[Records from a data collection]
===============
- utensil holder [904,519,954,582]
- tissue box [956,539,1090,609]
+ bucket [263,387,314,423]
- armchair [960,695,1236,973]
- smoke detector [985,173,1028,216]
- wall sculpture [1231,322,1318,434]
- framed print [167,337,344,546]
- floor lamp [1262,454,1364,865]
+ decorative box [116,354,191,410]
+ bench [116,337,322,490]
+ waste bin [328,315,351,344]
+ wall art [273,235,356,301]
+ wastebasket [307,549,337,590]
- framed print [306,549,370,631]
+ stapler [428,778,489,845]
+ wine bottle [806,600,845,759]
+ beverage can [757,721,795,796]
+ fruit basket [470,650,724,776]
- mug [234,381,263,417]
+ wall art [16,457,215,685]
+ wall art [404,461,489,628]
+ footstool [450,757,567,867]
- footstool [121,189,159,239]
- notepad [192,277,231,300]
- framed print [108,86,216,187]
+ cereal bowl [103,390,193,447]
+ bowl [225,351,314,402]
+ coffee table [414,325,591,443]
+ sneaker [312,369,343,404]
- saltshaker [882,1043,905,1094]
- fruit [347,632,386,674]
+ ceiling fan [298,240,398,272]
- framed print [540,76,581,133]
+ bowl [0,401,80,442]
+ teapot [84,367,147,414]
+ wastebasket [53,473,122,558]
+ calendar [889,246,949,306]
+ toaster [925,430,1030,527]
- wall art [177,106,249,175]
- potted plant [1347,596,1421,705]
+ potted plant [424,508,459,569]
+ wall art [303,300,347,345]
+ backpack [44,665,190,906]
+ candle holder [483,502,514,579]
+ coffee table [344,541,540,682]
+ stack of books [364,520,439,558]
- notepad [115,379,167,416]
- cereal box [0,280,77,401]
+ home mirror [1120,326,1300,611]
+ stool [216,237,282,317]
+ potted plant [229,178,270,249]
===============
Problem to work on: Identify the lines above with the word "footstool". Copy them.

Exercise answer:
+ footstool [450,757,567,867]
- footstool [121,189,159,239]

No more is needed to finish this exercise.